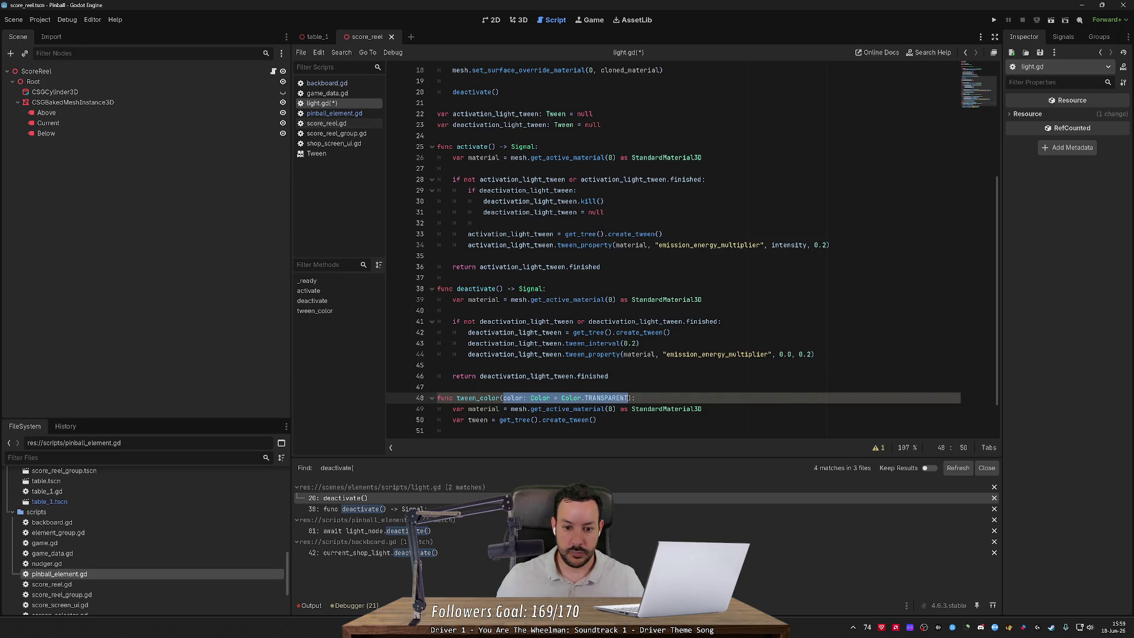
key(ctrl+c)
click(497, 288)
key(ctrl+v)
scroll(649, 248, up, 2)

_Exercise details_. Every line above goes into your copy exactly; no images go in.

_Response to this exercise_.
key(ctrl+c)
click(497, 288)
key(ctrl+v)
scroll(649, 248, up, 2)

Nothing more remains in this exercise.